WORK TO COMPLETE: An exact repetition of every entry, with no images, is the required answer.

PROVIDED DATA:
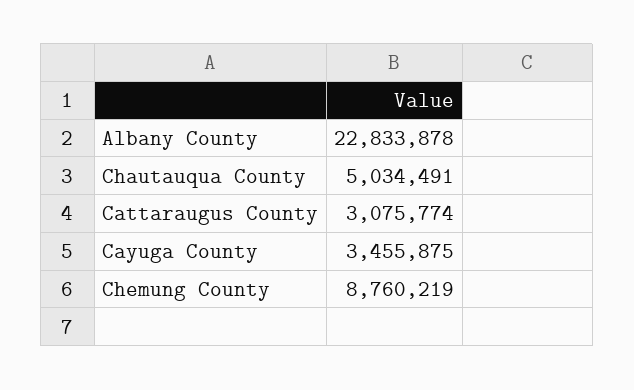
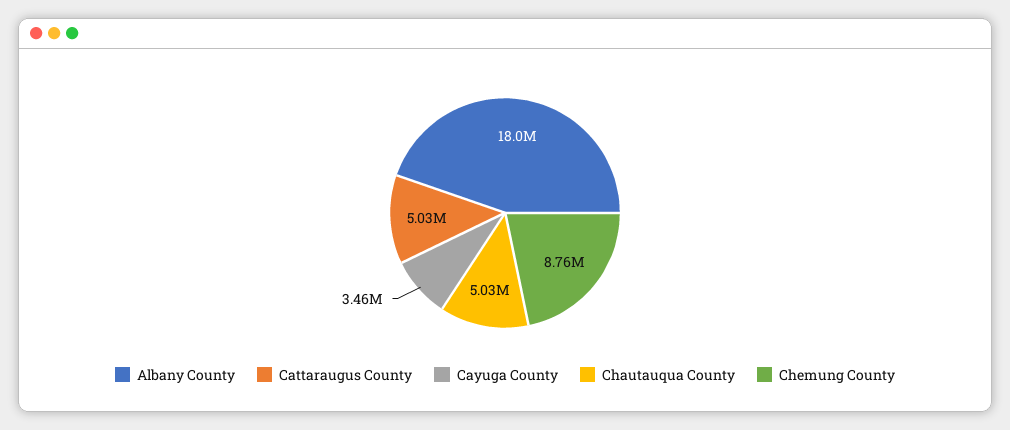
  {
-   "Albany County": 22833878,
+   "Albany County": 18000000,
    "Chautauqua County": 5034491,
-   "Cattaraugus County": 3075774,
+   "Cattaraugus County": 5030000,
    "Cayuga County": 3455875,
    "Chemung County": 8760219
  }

EXERCISE RESPONSE:
  {
-   "Albany County": 22833878,
+   "Albany County": 18000000,
    "Chautauqua County": 5034491,
-   "Cattaraugus County": 3075774,
+   "Cattaraugus County": 5030000,
    "Cayuga County": 3455875,
    "Chemung County": 8760219
  }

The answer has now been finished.